La gente parla troppo. Parla, parla e parla e non pensa che forse tu non hai tempo di ascoltare e hai altre cose da fare. In più, spesso, quando uno ha finito, non sai perché ti abbia parlato. Cosa voleva dire? Tutto si è perso in una valanga di parole.
Altri, quando cominciano a raccontare qualcosa, fosse solo per dirti che hanno fatto un salto dal verduraio per comprare quattro pomodori, ti cominciano un romanzo. Ecco: “Sai, non mi ero accorta che non avevo più pomodori, perché ieri sera era venuta mia cognata, sai quella che ha sposato mio fratello dopo che la moglie se n’era andata con un altro… una storia terribile… e mi aveva chiesto i pomodori e io che non so mai dire di no, sono fatta così!, glieli ho dati… Volevo anche telefonarti per sapere se ti mancava qualcosa, ma mi sono dimenticata… ho tante cose per la testa… Sapessi… ”.
Mi sono spiegata? Alla fine della chiacchierata, non sapevo perché l’amica mi aveva chiamata, cosa mi voleva veramente dire (forse chiedermi se avevo bisogno di qualcosa?) e che cosa avrei potuto fare io. Non credo che mi volesse solo informare sui quattro pomodori mancanti, ma non so davvero dove volesse andare a parare!
Anche raccontare è un’arte. Nessuno te la insegna a scuola, non la trovi nei manuali, perciò pochi la conoscono e la usano. Ma sarebbe importante impararla, perché aiuterebbe a non perdere tempo e a non farne perdere agli altri. E renderebbe la gente molto più simpatica.
Ecco un paio si dritte.
• Prima cosa, è essenziale pensare a cosa voglio dire, e se sia veramente necessario. Poi, quanti dettagli voglio raccontare? A cosa voglio arrivare? Devo badare al dove, come, quando e perché.
Per esempio, voglio raccontare a un amico un incontro che ho fatto, mettiamo alla posta, dove ero andata per spedire un pacco.

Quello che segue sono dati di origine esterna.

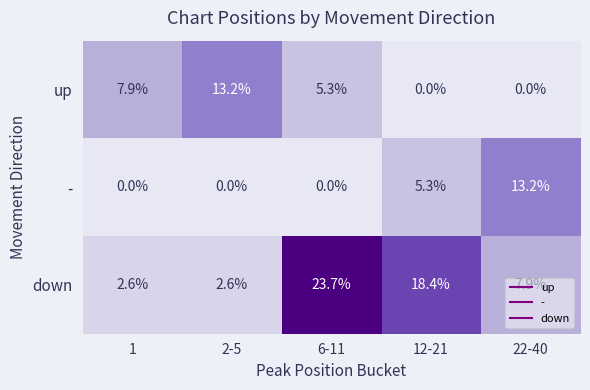

What is the average value of the up series?

5.3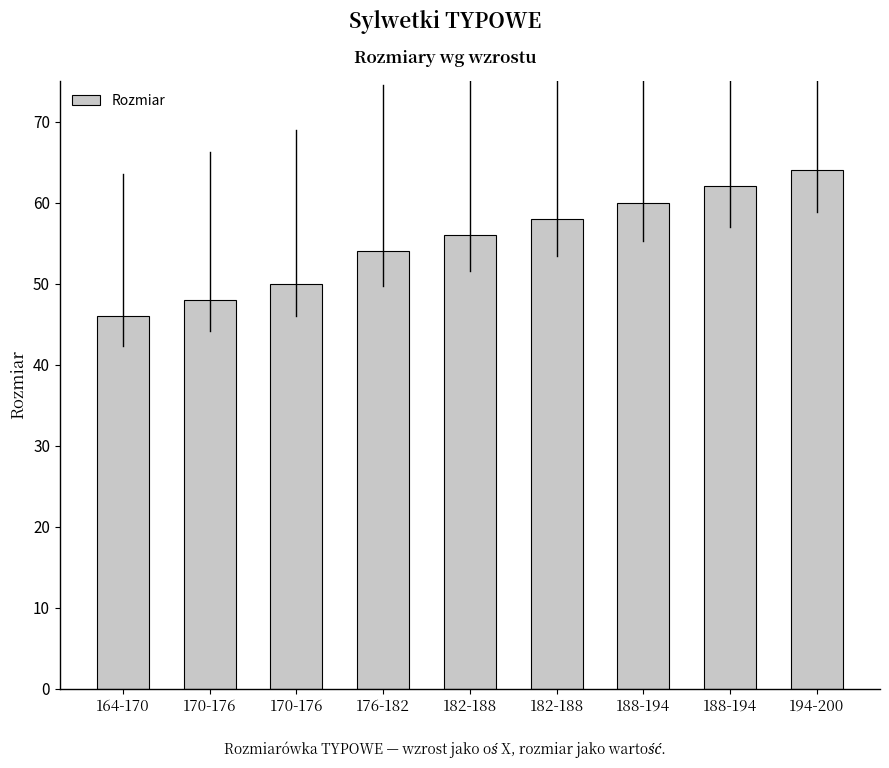

How many series are shown in this chart?

1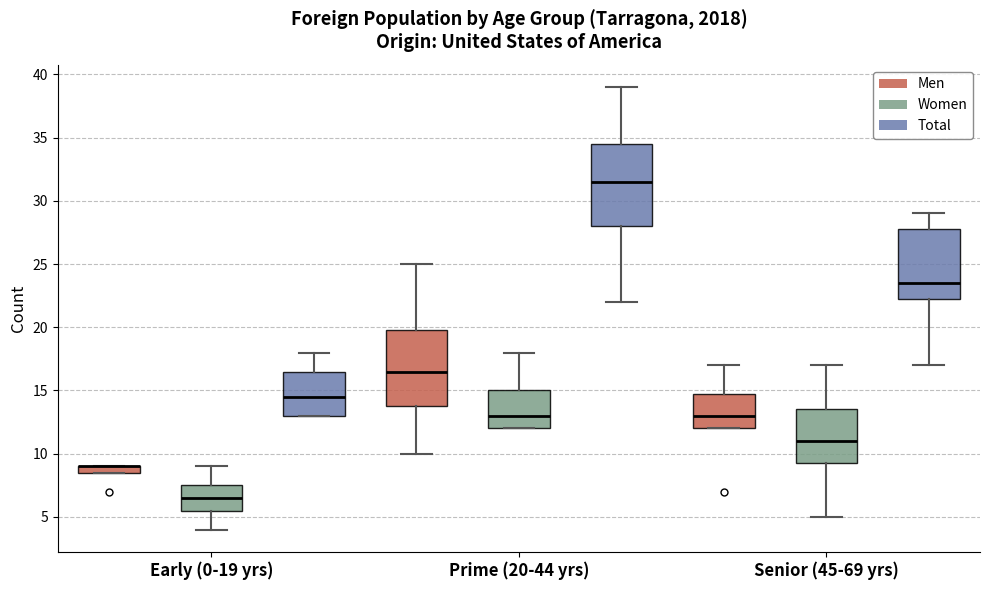

Where does the upper whisker of the box for Prime (20-44 yrs) (Women) end on the y-axis? The values are not printed on the chart, so give them approximately, as read against the axis.

18.0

“Sai chi ho visto? Giorgio, quello che veniva a giocare a palla a volo quando eravamo al liceo. Ero alla posta e stavo aspettando il mio turno per spedire un pacco e si è seduto accanto a me e mi ha chiesto se lo riconoscvo. È cambiato un bel po’ da allora, ma mi ricordavo la sua parlata e il suo modo di fare gentile. Abbiamo fatto una bella chiacchierata. Dice che dovremmo ritrovarci tutti per una pizza, come ai vecchi tempi…”.
Se il mio interlocutore vuole saperne di più, se ha tempo (e se io ho tempo) si va più nei dettagli, facendo attenzione a non pettegolare, a non raccontare dettagli privati e a non fare commenti inappropriati.

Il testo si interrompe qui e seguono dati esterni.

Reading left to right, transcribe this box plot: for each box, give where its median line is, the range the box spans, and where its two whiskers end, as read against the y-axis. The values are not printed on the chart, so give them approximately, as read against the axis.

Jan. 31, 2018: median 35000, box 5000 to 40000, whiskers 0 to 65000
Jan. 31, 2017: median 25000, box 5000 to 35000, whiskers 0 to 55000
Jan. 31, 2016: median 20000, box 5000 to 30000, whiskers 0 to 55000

• Seconda cosa, pensare bene se quello che sto per raccontare sarà utile a chi mi ascolta e se farà del bene. Se no, meglio tacere!
• Terza cosa, ricordare la parola di Salomone: “Nella moltitudine delle parole non manca la colpa, ma chi frena le sue labbra è prudente” (Proverbi 10:19). “Non essere precipitoso nel parlare e il tuo cuore non si affretti a proferire parola davanti a Dio, perché Dio è in cielo e tu sulla terra: le tue parole siano dunque poche, poiché con le molte occupazioni vengono i sogni, e con le molte parole, i ragionamenti insensati” (Ecclesiaste 5:2,3).

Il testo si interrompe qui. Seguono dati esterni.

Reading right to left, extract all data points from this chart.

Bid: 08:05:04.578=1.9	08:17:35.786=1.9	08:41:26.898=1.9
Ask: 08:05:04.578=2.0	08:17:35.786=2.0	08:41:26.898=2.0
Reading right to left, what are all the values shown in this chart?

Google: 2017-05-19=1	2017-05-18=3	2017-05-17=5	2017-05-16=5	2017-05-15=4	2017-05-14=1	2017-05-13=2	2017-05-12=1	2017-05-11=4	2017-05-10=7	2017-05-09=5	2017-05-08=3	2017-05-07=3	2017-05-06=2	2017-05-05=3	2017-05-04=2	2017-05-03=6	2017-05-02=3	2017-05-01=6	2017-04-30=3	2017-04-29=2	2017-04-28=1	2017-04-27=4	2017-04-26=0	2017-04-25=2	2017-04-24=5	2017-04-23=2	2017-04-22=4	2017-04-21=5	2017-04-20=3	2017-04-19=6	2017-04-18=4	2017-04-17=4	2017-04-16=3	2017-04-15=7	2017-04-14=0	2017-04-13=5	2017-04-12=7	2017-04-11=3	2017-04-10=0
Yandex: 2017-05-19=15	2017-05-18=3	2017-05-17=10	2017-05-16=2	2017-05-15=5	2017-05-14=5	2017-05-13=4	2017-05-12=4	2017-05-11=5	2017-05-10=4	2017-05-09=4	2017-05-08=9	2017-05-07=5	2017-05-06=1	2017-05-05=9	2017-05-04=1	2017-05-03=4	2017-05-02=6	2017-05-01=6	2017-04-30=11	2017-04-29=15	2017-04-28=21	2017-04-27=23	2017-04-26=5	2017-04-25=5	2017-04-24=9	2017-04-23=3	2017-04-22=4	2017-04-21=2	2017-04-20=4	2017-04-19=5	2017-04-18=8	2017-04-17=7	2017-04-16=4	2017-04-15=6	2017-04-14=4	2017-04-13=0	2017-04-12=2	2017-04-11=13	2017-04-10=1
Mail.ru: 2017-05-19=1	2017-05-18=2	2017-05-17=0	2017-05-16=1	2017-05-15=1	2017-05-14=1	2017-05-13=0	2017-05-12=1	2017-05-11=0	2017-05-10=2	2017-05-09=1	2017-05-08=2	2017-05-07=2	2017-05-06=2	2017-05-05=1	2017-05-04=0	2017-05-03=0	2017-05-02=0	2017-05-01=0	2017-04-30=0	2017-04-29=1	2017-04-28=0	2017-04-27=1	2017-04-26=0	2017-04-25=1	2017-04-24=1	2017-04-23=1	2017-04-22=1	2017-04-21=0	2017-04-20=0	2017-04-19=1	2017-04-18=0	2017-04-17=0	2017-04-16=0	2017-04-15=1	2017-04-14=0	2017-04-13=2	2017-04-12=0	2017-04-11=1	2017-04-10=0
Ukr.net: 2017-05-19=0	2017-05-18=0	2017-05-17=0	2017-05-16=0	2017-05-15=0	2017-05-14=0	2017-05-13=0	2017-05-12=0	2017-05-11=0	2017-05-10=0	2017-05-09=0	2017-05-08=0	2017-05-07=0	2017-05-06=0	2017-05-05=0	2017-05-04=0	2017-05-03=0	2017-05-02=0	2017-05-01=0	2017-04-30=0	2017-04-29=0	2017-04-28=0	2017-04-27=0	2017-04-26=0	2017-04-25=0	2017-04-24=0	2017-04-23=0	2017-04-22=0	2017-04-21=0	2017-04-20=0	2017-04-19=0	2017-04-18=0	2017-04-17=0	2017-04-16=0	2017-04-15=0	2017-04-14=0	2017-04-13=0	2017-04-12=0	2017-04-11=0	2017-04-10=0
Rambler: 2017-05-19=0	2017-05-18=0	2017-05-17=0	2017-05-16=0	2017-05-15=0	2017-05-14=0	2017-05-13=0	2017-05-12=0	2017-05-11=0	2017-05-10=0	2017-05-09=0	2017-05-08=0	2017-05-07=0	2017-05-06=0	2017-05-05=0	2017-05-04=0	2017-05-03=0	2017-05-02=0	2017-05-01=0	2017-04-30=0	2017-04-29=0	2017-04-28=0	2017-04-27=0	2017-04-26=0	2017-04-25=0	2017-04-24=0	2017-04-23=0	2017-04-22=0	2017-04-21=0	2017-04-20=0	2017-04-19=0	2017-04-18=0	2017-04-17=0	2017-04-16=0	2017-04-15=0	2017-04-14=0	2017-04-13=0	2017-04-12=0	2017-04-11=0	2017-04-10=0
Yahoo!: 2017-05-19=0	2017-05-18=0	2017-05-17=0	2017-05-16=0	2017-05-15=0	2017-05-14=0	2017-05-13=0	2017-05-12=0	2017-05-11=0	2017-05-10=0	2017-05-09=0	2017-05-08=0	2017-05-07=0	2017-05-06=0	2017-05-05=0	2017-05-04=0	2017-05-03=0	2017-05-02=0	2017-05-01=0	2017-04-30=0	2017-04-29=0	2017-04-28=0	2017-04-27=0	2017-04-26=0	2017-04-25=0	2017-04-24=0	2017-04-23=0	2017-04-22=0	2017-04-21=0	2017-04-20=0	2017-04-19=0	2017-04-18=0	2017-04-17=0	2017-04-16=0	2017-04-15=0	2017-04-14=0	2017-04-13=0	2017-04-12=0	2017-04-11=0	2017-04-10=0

Posso ancora fare un appunto? Quando si prega da soli, Dio ci ascolta con molta pazienza. Ma Lui stesso esorta, quando si è in pubblico (per esempio in una riunione di preghiera) a non usare troppe parole. Preghiere brevi e ben pronunciate a alta voce possono essere concluse da un “amen” consapevole di chi ascolta. Altrimenti, sono difficili da seguire e tolgono a altri il privilegio di pregare.
Ne volete sentire un’altra che un vecchio fratello diceva? Eccola: “Chi prega a lungo in pubblico, vuol dire che prega poco a casa”. Sarà?